La reine, dont l’ambition fut excitée par ceux dont l’intérêt étoit qu’elle fût pleinement maîtresse pour être eux-mêmes les maîtres sous son nom, [se laissa persuader] d’imiter Marie de Médicis d’autant plus aisément que le parlement étoit informé des dispositions du roi pour la régence, puisqu’il en avoit donné lecture à ses principaux membres ; que s’agissant de dépouiller Monsieur, M. le Prince, et ceux qui étoient nommés au conseil de régence, pour se revêtir seule de leur autorité, elle ne le pouvoit espérer qu’en flattant le parlement, dont les membres étoient bien plus indépendants de tout intérêt avec ces princes et ces ministres que les grands de l’État, et par un accablement de nombre en voix de gens qui espéreroient plus de grâces d’elle que du concours du conseil, et dont aucun n’étoit en posture de les arracher comme les grands du royaume par leur réputation, leurs alliances et leurs emplois. Ce fut ce qui la détermina d’aller faire déclarer sa régence au parlement, où en effet elle fut revêtue seule de toute l’autorité royale par la pusillanimité des deux princes, à l’exemple desquels ceux du conseil de régence n’osèrent se refuser.
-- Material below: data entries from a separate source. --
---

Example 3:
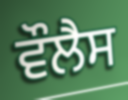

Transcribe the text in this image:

ਵੌਲੈਸ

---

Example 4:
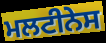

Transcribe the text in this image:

ਮਲਟੀਨੇਸ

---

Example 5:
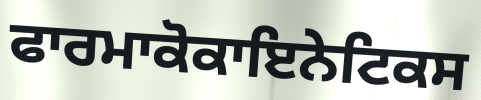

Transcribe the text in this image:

ਫਾਰਮਾਕੋਕਾਇਨੇਟਿਕਸ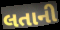
લતાની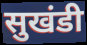
सुखंडी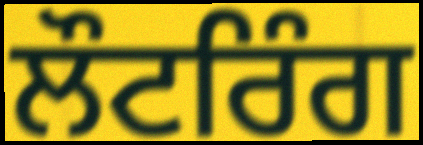
ਲੌਟਰਿੰਗ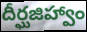
దీర్ఘజిహ్వాంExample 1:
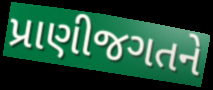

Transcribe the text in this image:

પ્રાણીજગતને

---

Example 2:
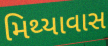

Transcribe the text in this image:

મિથ્યાવાસ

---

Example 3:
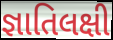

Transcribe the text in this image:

જ્ઞાતિલક્ષી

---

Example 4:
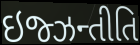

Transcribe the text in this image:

ઇજ્ઝન્તીતિ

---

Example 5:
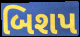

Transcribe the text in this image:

બિશપ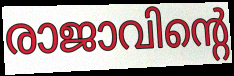
രാജാവിന്റെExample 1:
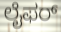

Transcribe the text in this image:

ಲೈಫರ್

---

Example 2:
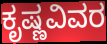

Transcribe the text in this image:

ಕೃಷ್ಣವಿವರ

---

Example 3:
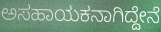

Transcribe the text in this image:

ಅಸಹಾಯಕನಾಗಿದ್ದೇನೆ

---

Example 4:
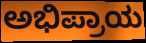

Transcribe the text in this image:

ಅಭಿಪ್ರಾಯ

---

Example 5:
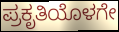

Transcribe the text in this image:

ಪ್ರಕೃತಿಯೊಳಗೇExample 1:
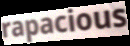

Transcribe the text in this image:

rapacious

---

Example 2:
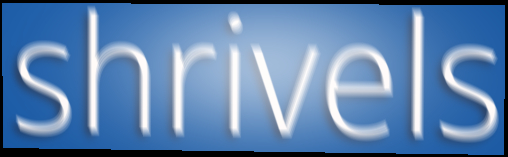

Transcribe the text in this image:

shrivels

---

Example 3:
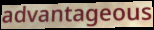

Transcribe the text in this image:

advantageous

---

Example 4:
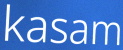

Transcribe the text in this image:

kasam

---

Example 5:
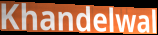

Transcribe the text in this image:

KhandelwalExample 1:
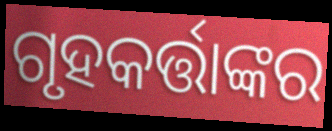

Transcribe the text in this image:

ଗୃହକର୍ତ୍ତାଙ୍କର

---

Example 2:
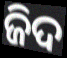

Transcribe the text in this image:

ଜିଦ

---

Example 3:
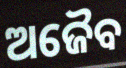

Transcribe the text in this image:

ଅଜୈବ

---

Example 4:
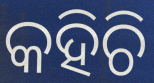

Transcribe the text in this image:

କହିଚି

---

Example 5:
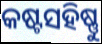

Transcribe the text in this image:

କଷ୍ଟସହିଷ୍ଣୁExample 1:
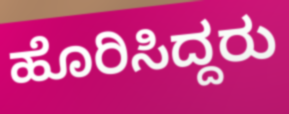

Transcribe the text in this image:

ಹೊರಿಸಿದ್ದರು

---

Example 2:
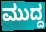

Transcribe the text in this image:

ಮುದ್ದ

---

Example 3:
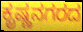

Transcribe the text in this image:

ಕೃಷ್ಣನಗರದ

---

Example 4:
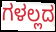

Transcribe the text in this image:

ಗಳಲ್ಲದ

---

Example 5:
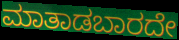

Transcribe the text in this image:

ಮಾತಾಡಬಾರದೇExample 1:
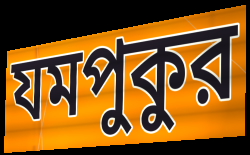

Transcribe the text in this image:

যমপুকুর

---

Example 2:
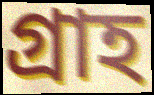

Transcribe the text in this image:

গ্রাহ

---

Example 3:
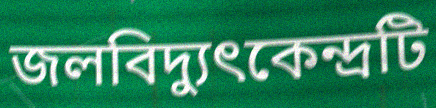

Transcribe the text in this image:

জলবিদ্যুৎকেন্দ্রটি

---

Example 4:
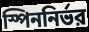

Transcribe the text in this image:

স্পিননির্ভর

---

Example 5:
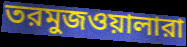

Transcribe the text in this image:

তরমুজওয়ালারাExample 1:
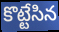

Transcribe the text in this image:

కొట్టేసిన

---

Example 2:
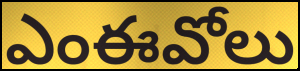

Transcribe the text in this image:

ఎంఈవోలు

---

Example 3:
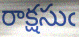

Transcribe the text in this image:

రాక్షసుఁ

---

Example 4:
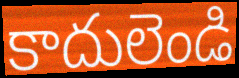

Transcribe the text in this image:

కాదులెండి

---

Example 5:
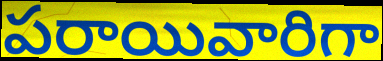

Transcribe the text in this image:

పరాయివారిగా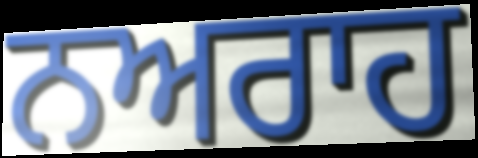
ਨਅਰਾਹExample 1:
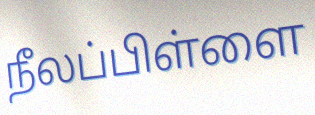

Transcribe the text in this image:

நீலப்பிள்ளை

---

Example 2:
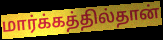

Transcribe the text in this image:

மார்க்கத்தில்தான்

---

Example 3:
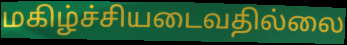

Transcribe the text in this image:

மகிழ்ச்சியடைவதில்லை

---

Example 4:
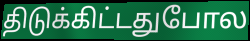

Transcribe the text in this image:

திடுக்கிட்டதுபோல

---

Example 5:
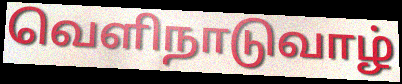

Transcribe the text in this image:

வெளிநாடுவாழ்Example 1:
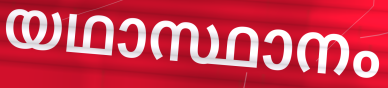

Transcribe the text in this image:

യഥാസ്ഥാനം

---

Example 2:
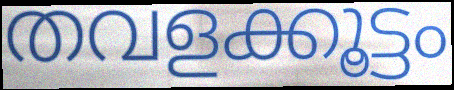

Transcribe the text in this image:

തവളക്കൂട്ടം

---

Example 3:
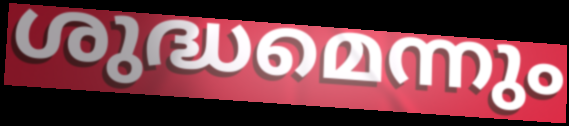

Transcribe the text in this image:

ശുദ്ധമെന്നും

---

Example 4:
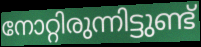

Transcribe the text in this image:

Le parlement, dans la suite et dans les troubles de cette régence, sut bien profiter de son avantage aux dépens de l’État et de l’autorité royale, que Louis XIV eut grand’peine à reprendre, et à remettre le parlement dans ses bornes, qu’il y a bien su contenir après tant qu’il a vécu, jusqu’à être allé une fois en habit gris tenir son lit de justice avec une houssine à la main, dont il menaça le parlement, en lui parlant en termes répondant à ce geste [1].

  1. Voy., notes à la fin du volume.